I rang and told the girl to have Mrs. Randall prepare a tray for the professor, and she returned with it inside of five minutes. Moriarty ate rapidly, seemingly unaware of what he was eating, his eyes fixed on the far wall. I had seen these symptoms before. He was working out some problem, and I knew better than to interrupt. If it was a difficult one he might spend hours, or even days, with a pencil and notepad in front of him, drinking countless cups of coffee and consuming endless cigars, or quantities of the rough-cut Virginia tobacco he favored in one of his briar pipes, and staring off into space before he again became conscious of his surroundings.
But this time the problem had worked itself out by the time he finished the last of the roast, and he poured himself a small glass of cognac and waved the bottle in my direction. "This was laid in the cask twenty years before we met," he said, "and it has aged well. Let me pour you a dram!"
"Not tonight, Moriarty," I said. "Tell me what you have discovered!"
"Ah!" he said. "There was a fact in the new earl of Whitton's statement to us that begged for examination, and I have spent the afternoon and evening examining it."
"What fact?" I asked.
"How many clubs are you a member of, my friend?"
I thought for a second. "Let's see… the Century, the American Service Club, Whites, the Bellona; that's it at present."
"And you have, no doubt, an intimate knowledge of two or three others through guest membership, or visiting friends and the like?"
"I suppose so."
"And of these half-dozen clubs you are well-acquainted with, how many have club doctors?"
"I'm sure they all have physician members," I said.
"Your reasoning is impeccable," Moriarty said. "But how many of them have doctors on staff?"
"Why, none," I said. "Why would a club keep a doctor on staff?"
"My question exactly," Moriarty said. "But Dr. Papoli was described by both Lord Tams and Inspector Lestrade as the club doctor, which implies a professional relationship between the doctor and the club. And a further question: if, for some reason, the directors of a club decided to hire a doctor, would they pick one who, as Lord Tams told us, lacks a British medical degree?"
"Certainly not!" I said.
"Quite so. And so I went to that area of the East End that is teaming with Balkan immigrants and I let it be known that I was in search of a doctor. I hinted at mysterious needs, but I was very vague, since I didn't know just what the needs in question were."
"But Moriarty," I said, "You don't speak the language."
"There are five or six possible languages," Moriarty said. "Whenever someone spoke to me in anything other than English, I told him I was from Ugarte, and didn't understand his dialect."

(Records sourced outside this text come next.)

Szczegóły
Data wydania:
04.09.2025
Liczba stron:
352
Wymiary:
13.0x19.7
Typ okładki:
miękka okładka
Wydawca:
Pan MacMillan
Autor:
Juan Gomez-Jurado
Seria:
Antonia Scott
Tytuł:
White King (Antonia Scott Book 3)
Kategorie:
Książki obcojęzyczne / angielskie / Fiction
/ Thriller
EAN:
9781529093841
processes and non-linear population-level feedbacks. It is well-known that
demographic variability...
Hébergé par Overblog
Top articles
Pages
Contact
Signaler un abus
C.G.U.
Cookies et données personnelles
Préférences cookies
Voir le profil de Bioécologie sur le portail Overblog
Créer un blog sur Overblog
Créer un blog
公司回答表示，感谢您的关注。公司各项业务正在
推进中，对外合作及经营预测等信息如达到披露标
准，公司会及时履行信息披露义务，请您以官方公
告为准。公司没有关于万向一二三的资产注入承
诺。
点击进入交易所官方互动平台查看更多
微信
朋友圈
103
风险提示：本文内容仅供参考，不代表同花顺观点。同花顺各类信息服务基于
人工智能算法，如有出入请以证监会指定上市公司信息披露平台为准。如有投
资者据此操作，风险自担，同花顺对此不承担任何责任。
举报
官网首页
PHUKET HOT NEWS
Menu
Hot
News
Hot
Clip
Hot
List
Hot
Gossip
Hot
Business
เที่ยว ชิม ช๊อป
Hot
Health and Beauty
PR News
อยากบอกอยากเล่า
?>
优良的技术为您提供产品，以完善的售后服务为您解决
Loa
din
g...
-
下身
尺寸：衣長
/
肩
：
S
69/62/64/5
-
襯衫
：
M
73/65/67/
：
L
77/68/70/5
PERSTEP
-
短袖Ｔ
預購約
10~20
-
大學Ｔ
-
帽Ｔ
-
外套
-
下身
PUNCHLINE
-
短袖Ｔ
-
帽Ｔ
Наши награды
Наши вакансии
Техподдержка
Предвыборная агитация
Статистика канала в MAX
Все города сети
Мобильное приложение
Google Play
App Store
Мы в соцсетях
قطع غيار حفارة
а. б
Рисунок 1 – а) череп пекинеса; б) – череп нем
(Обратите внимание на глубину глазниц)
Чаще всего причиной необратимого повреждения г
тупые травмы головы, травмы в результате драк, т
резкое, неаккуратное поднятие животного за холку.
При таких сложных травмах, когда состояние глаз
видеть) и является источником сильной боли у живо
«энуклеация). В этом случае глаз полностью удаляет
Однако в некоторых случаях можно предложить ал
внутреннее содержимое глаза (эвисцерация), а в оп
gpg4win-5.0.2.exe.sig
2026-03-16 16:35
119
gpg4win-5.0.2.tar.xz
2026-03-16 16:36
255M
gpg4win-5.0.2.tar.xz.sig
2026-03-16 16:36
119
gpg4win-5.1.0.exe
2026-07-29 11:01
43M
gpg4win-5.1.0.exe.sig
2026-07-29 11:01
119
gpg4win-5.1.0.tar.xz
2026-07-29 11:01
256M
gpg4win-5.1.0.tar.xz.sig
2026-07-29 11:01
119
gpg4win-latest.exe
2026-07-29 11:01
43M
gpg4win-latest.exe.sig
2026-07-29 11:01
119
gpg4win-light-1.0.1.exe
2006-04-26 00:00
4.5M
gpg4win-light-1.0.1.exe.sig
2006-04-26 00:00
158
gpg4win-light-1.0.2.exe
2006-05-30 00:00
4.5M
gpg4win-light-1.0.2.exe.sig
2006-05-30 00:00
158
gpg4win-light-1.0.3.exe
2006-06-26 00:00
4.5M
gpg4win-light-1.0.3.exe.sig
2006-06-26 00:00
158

"Where is Ugarte?" I asked.
"I have no idea," Moriarty said. "I would be very surprised if there is any such place."
"What did you find out?" I asked.
"That Dr. Papoli is looked upon with almost superstitious dread by his countrymen, and that he has recently hired several assistants with strong backs and dubious reputations."
"And what does that tell you?"
"That a visit to the Paradol Club is in order for tomorrow. But for now I will enjoy my cognac, and then get a good night's sleep."